:: Selection
# Setting-up a Samsung F8000 Series LED TV with a Genie HR-34



## pgiammat (May 4, 2013)

I just purchased a Samsung F8000 series LED TV (which has not arrived yet). It will be going in the same location as my Genie HR34. Wired Internet goes to the Genie and the Genie distributes the Internet to my other HD-DVRs over SWiM. Other than the HD-DVRs, there are no Genie clients. Samsung TV will get Wired Internet. There is also WiFi N on the same network (for portable devices).

What is the best way to connect the Genie to the TV in order to get the most out of everything (conveniance, quality, speed, features)? Should the TV be connected with HDMI, just be an RVU client or both? What are the advantages and disadvantages? How should the remotes be setup and used?


----------



## texasbrit (Aug 9, 2006)

pgiammat said:


> I just purchased a Samsung F8000 series LED TV (which has not arrived yet). It will be going in the same location as my Genie HR34. Wired Internet goes to the Genie and the Genie distributes the Internet to my other HD-DVRs over SWiM. Other than the HD-DVRs, there are no Genie clients. Samsung TV will get Wired Internet. There is also WiFi N on the same network (for portable devices).
> 
> What is the best way to connect the Genie to the TV in order to get the most out of everything (conveniance, quality, speed, features)? Should the TV be connected with HDMI, just be an RVU client or both? What are the advantages and disadvantages? How should the remotes be setup and used?


Just connect the TV to the HR34 via HDMI, it will give you all the HR34 features and the fastest performance. IMHO the RVU capability is only useful where the TV is remote from the HR34, somewhere where you would not want to run an HDMI cable.


----------



## harsh (Jun 15, 2003)

If you chose to go the RVU route, it would cost you an additional $6/month and you would lose features (most notably, PIP).
::::
:: Supplied records
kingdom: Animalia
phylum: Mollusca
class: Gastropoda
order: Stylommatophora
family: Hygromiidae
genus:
::::
:: Exercise objective ::
Output the part of the Samsung TV and Genie thread starting at "Just connect the" and ending at "(Jun 15, 2003)", with no changes.

:: Expected answer ::
Just connect the TV to the HR34 via HDMI, it will give you all the HR34 features and the fastest performance. IMHO the RVU capability is only useful where the TV is remote from the HR34, somewhere where you would not want to run an HDMI cable.


----------



## harsh (Jun 15, 2003)